Majority of public school students are now poor enough to qualify for free or reduced-price lunch

The share of public school students who qualify for free or reduced lunch in the United States has grown to 51 percent, in an indication of growing poverty, according to a report released on Friday.

The problem is most acute in Mississippi where 71 percent of students were in that category, according to the report from the Southern Education Foundation.

The group identified the share of students from low-income families by analyzing 2013 federal data on children who qualify for free or reduced lunch at school, which is offered to those from families at or below 185 percent of the federal poverty level. For a family of four, the poverty level is less than $24,000 a year and 185 percent of that figure is about $44,000.

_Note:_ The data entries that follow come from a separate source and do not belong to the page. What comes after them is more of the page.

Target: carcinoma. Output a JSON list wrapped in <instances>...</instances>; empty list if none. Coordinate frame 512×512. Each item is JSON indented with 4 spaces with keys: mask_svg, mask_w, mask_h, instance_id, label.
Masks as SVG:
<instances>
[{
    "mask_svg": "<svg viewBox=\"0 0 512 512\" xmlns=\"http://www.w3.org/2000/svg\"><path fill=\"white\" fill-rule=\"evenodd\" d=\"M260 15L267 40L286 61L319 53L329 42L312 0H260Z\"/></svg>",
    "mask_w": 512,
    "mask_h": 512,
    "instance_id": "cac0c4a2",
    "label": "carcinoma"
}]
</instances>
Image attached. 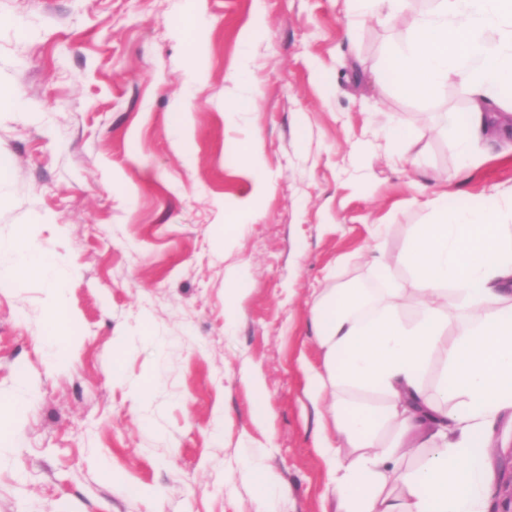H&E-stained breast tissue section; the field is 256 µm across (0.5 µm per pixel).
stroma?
Segmentation results:
<instances>
[{
  "instance_id": "1",
  "label": "stroma",
  "mask_w": 512,
  "mask_h": 512,
  "mask_svg": "<svg viewBox=\"0 0 512 512\" xmlns=\"http://www.w3.org/2000/svg\"><path fill=\"white\" fill-rule=\"evenodd\" d=\"M405 34L349 24L347 0H0V400L23 402L0 423V512H338L306 390L322 368L313 300L376 287L373 246L397 256L438 193L475 207L512 186V145L459 158L447 119L465 120L464 85L400 97L376 83ZM393 120L416 161L387 143ZM18 241L66 274L65 354L57 271L14 276ZM492 438L501 512L511 414ZM254 460L273 479L262 501ZM244 276L243 266H239L231 269L227 274L228 286L225 288V312L227 319L232 322L238 315V305L236 302L237 294L240 288H236L237 284L241 281Z\"/></svg>"
}]
</instances>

The foundation said the share of poor students in the nation's schools has been growing for decades.

It called the fact that a majority of U.S. students are now from low-income families a "defining moment in America's public education." The group argues poor students have greater needs and should receive more support than has been offered to them.

A 2013 report from the Southern Education Foundation based on statistics from two years before found 48 percent of U.S. public school students were low-income.

In 2000, about 40 percent of the nation's public school population was low-income, according to a previous report from the organization.

The organization has for years found the greatest poverty among students in the South and the West. In California, the nation's most populous state, 55 percent of students qualified for free or reduced lunch in 2013.

By comparison, New Hampshire in the Northeast had the lowest rate at 27 percent.